The following tests can be performed:

• On the amniotic fluid:
  • AFP and acetylcholinesterase levels (for neural tube defects)
  • Bilirubin levels (for gestational assessment and to detect isoimmune haemolysis)
  • Tests of lung maturity (various but lecithin to sphingomyelin ratio for example)
  • Enzyme analysis (many and varied including for inborn errors of metabolism)
• On fetal cells extracted from amniotic fluid testing for genetic and chromosomal disorders:
  • Direct metaphase visualisation of chromosomes (for example for Prader-Willi syndrome)
  • Direct DNA analysis techniques (for example for Tay-Sachs disease, phenylketonuria, Duchenne muscular dystrophy and cystic fibrosis)
  • Indirect DNA analysis (used for example to detect linkage disorders when the exact gene is not known)

• Distressing symptoms (uterine cramping)
• Uterine bleeding (about 2%)
• Amniotic fluid leakage (about 3%)⁸
• There is a risk of maternal rhesus sensitisation in susceptible pregnancies (true for CVS as well)
• Amnionitis (only about 0.1%)
• Approximately 1% increased risk of pregnancy loss compared to the background risk⁶
• Failure of cell culture from 1% up to 5% if performed under 12 weeks' gestation
• Anxiety for parents caused by delay in diagnosis (may make choices for termination of pregnancy difficult)

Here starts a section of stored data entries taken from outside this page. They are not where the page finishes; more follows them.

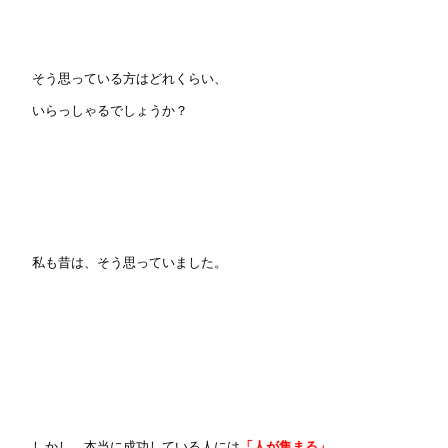
そう思っている方はどれくらい、
いらっしゃるでしょうか？
私も昔は、そう思っていました。
しかし、本当に成功している人には
「人が集まる」
。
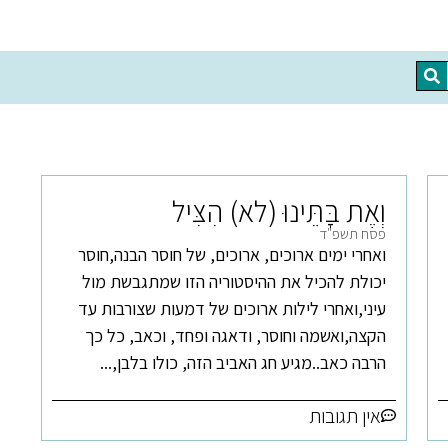
וְאֶת בָּתֵּינוּ (לא) הִצִּיל
פסח תשפ"ד
ואחרי ימים ארוכים, ארוכים, של חוסר הבנה,חוסר
יכולת להכיל את ההיסטוריה הזו שמתגבשת מול
עיני,ואחרי לילות ארוכים של דמעות שצורבות עד
הקצה,ואשמה וחוסר, ודאגה ופחד, וכאב, כל כך
הרבה כאב..מגיע חג האביב הזה, כולו בלבן,...
אין תגובות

• Chorionic villus sampling (CVS):⁹
  • Provides diagnosis in same first trimester period as early amniocentesis
  • Technique of choice for prenatal diagnosis before 12 weeks of, for example:
    • Chromosomal abnormalities
    • Genetic disorders (DNA diagnosis)
    • Enzymatic defects (for example congenital adrenal hyperplasia, lysosomal enzyme defects)
  • Rapid results
  • Lesser risk of pregnancy loss compared to early amniocentesis (~5%)
  • Greater risk of pregnancy loss than midtrimester amniocentesis⁶
  • More fetal defects (limb reduction, oromandibular defects) especially if performed before 10 weeks' gestation
  • However, it is more technically demanding and not always available⁶

Any benefits of earlier diagnosis with chorionic villus sampling (CVS) must be carefully balanced against the greater risk of pregnancy loss compared with second trimester amniocentesis.¹⁰ There appears in some series to be no significant difference in long-term health outcomes between children who had transcervical CVS or amniocentesis for prenatal testing.¹¹

It is good practice to offer genetic counselling before and after diagnostic testing. Such counselling should inform parents and families about the conditions being tested for and the implications for possible treatments and the continuation of the pregnancy.